Return all the data exactly, keeping the pictures out.
**********
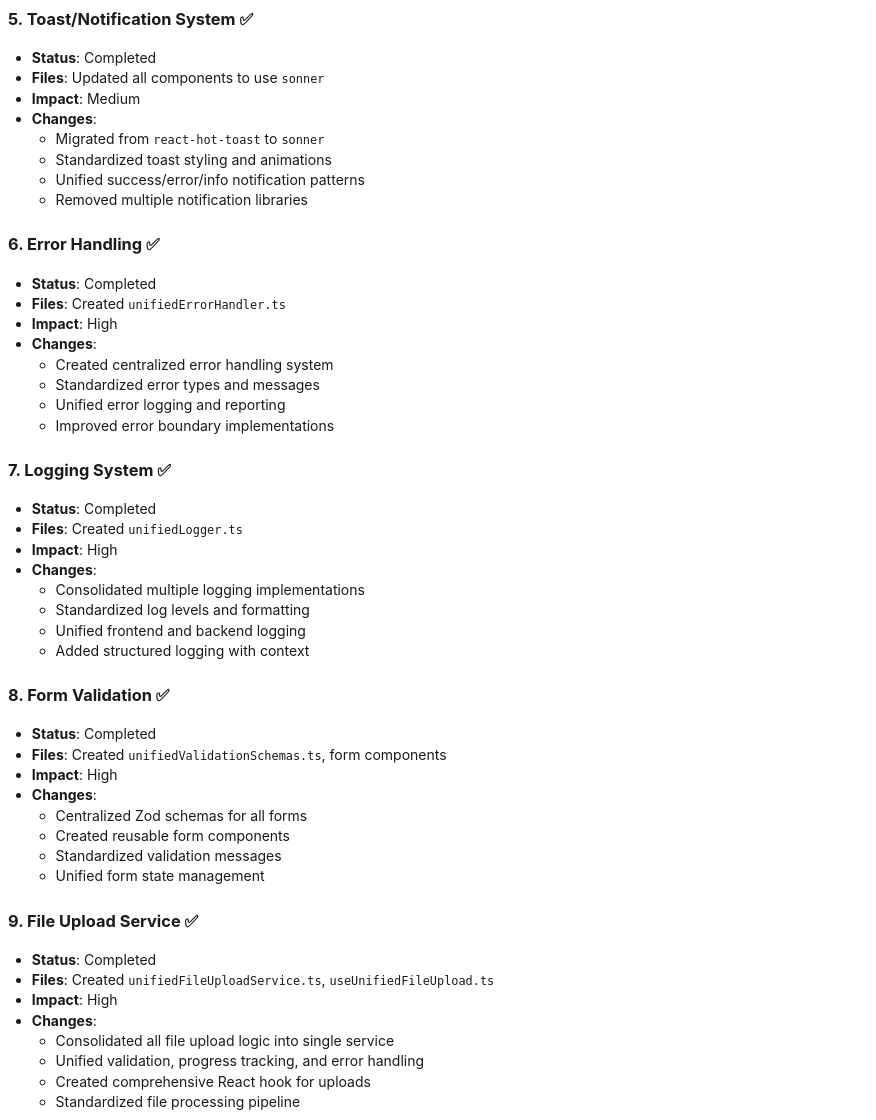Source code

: ### 5. Toast/Notification System ✅
- **Status**: Completed
- **Files**: Updated all components to use `sonner`
- **Impact**: Medium
- **Changes**:
  - Migrated from `react-hot-toast` to `sonner`
  - Standardized toast styling and animations
  - Unified success/error/info notification patterns
  - Removed multiple notification libraries

### 6. Error Handling ✅
- **Status**: Completed
- **Files**: Created `unifiedErrorHandler.ts`
- **Impact**: High
- **Changes**:
  - Created centralized error handling system
  - Standardized error types and messages
  - Unified error logging and reporting
  - Improved error boundary implementations

### 7. Logging System ✅
- **Status**: Completed
- **Files**: Created `unifiedLogger.ts`
- **Impact**: High
- **Changes**:
  - Consolidated multiple logging implementations
  - Standardized log levels and formatting
  - Unified frontend and backend logging
  - Added structured logging with context

### 8. Form Validation ✅
- **Status**: Completed
- **Files**: Created `unifiedValidationSchemas.ts`, form components
- **Impact**: High
- **Changes**:
  - Centralized Zod schemas for all forms
  - Created reusable form components
  - Standardized validation messages
  - Unified form state management

### 9. File Upload Service ✅
- **Status**: Completed
- **Files**: Created `unifiedFileUploadService.ts`, `useUnifiedFileUpload.ts`
- **Impact**: High
- **Changes**:
  - Consolidated all file upload logic into single service
  - Unified validation, progress tracking, and error handling
  - Created comprehensive React hook for uploads
  - Standardized file processing pipeline
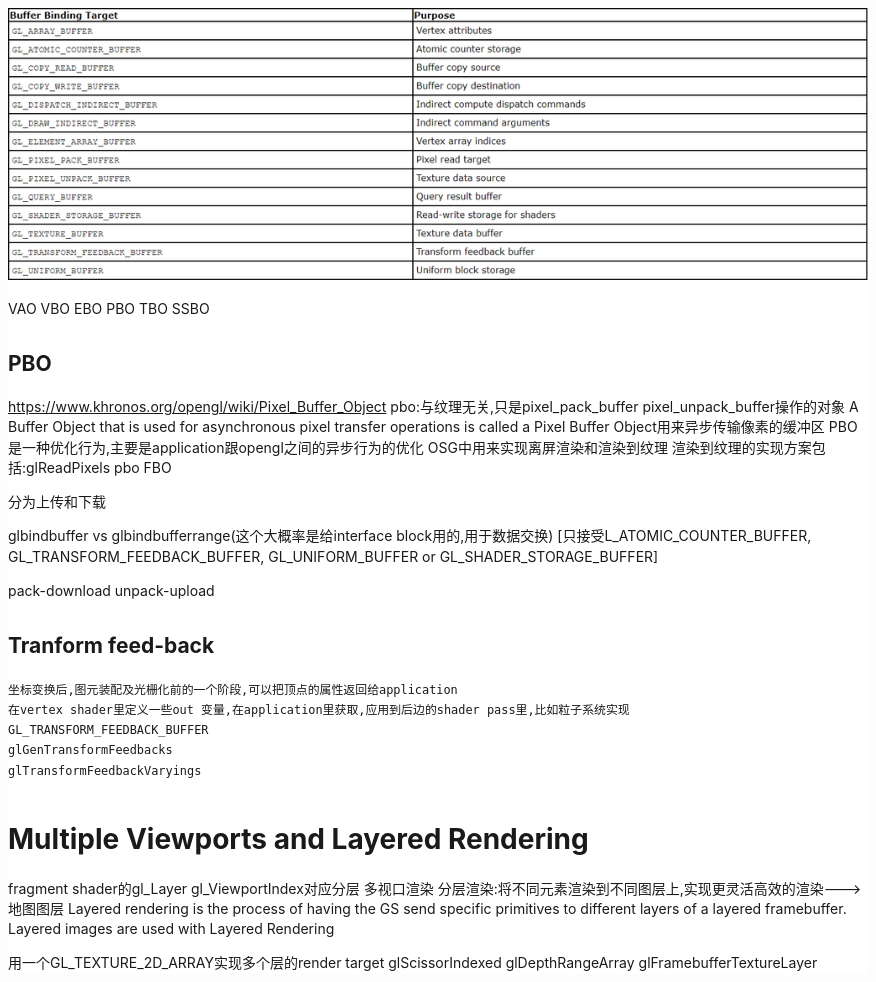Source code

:<img src="buffer.PNG">

VAO VBO EBO PBO TBO SSBO

## PBO
https://www.khronos.org/opengl/wiki/Pixel_Buffer_Object
pbo:与纹理无关,只是pixel_pack_buffer pixel_unpack_buffer操作的对象
A Buffer Object that is used for asynchronous pixel transfer operations is called a Pixel Buffer Object用来异步传输像素的缓冲区
PBO是一种优化行为,主要是application跟opengl之间的异步行为的优化
OSG中用来实现离屏渲染和渲染到纹理
渲染到纹理的实现方案包括:glReadPixels pbo FBO

分为上传和下载


glbindbuffer vs glbindbufferrange(这个大概率是给interface block用的,用于数据交换)
[只接受L_ATOMIC_COUNTER_BUFFER, GL_TRANSFORM_FEEDBACK_BUFFER, GL_UNIFORM_BUFFER or GL_SHADER_STORAGE_BUFFER]

pack-download unpack-upload

## Tranform feed-back
	坐标变换后,图元装配及光栅化前的一个阶段,可以把顶点的属性返回给application
	在vertex shader里定义一些out 变量,在application里获取,应用到后边的shader pass里,比如粒子系统实现
	GL_TRANSFORM_FEEDBACK_BUFFER
	glGenTransformFeedbacks 
	glTransformFeedbackVaryings

# Multiple Viewports and Layered Rendering
fragment shader的gl_Layer gl_ViewportIndex对应分层 多视口渲染
分层渲染:将不同元素渲染到不同图层上,实现更灵活高效的渲染--->地图图层 Layered rendering is the process of having the GS send specific primitives to different layers of a layered framebuffer. Layered images are used with Layered Rendering

用一个GL_TEXTURE_2D_ARRAY实现多个层的render target
glScissorIndexed glDepthRangeArray glFramebufferTextureLayer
**********
== Answer below ==
Source code

: ### 5. Toast/Notification System ✅
- **Status**: Completed
- **Files**: Updated all components to use `sonner`
- **Impact**: Medium
- **Changes**:
  - Migrated from `react-hot-toast` to `sonner`
  - Standardized toast styling and animations
  - Unified success/error/info notification patterns
  - Removed multiple notification libraries

### 6. Error Handling ✅
- **Status**: Completed
- **Files**: Created `unifiedErrorHandler.ts`
- **Impact**: High
- **Changes**:
  - Created centralized error handling system
  - Standardized error types and messages
  - Unified error logging and reporting
  - Improved error boundary implementations

### 7. Logging System ✅
- **Status**: Completed
- **Files**: Created `unifiedLogger.ts`
- **Impact**: High
- **Changes**:
  - Consolidated multiple logging implementations
  - Standardized log levels and formatting
  - Unified frontend and backend logging
  - Added structured logging with context

### 8. Form Validation ✅
- **Status**: Completed
- **Files**: Created `unifiedValidationSchemas.ts`, form components
- **Impact**: High
- **Changes**:
  - Centralized Zod schemas for all forms
  - Created reusable form components
  - Standardized validation messages
  - Unified form state management

### 9. File Upload Service ✅
- **Status**: Completed
- **Files**: Created `unifiedFileUploadService.ts`, `useUnifiedFileUpload.ts`
- **Impact**: High
- **Changes**:
  - Consolidated all file upload logic into single service
  - Unified validation, progress tracking, and error handling
  - Created comprehensive React hook for uploads
  - Standardized file processing pipeline
Source code

:<img src="buffer.PNG">

VAO VBO EBO PBO TBO SSBO

## PBO
https://www.khronos.org/opengl/wiki/Pixel_Buffer_Object
pbo:与纹理无关,只是pixel_pack_buffer pixel_unpack_buffer操作的对象
A Buffer Object that is used for asynchronous pixel transfer operations is called a Pixel Buffer Object用来异步传输像素的缓冲区
PBO是一种优化行为,主要是application跟opengl之间的异步行为的优化
OSG中用来实现离屏渲染和渲染到纹理
渲染到纹理的实现方案包括:glReadPixels pbo FBO

分为上传和下载


glbindbuffer vs glbindbufferrange(这个大概率是给interface block用的,用于数据交换)
[只接受L_ATOMIC_COUNTER_BUFFER, GL_TRANSFORM_FEEDBACK_BUFFER, GL_UNIFORM_BUFFER or GL_SHADER_STORAGE_BUFFER]

pack-download unpack-upload

## Tranform feed-back
	坐标变换后,图元装配及光栅化前的一个阶段,可以把顶点的属性返回给application
	在vertex shader里定义一些out 变量,在application里获取,应用到后边的shader pass里,比如粒子系统实现
	GL_TRANSFORM_FEEDBACK_BUFFER
	glGenTransformFeedbacks 
	glTransformFeedbackVaryings

# Multiple Viewports and Layered Rendering
fragment shader的gl_Layer gl_ViewportIndex对应分层 多视口渲染
分层渲染:将不同元素渲染到不同图层上,实现更灵活高效的渲染--->地图图层 Layered rendering is the process of having the GS send specific primitives to different layers of a layered framebuffer. Layered images are used with Layered Rendering

用一个GL_TEXTURE_2D_ARRAY实现多个层的render target
glScissorIndexed glDepthRangeArray glFramebufferTextureLayer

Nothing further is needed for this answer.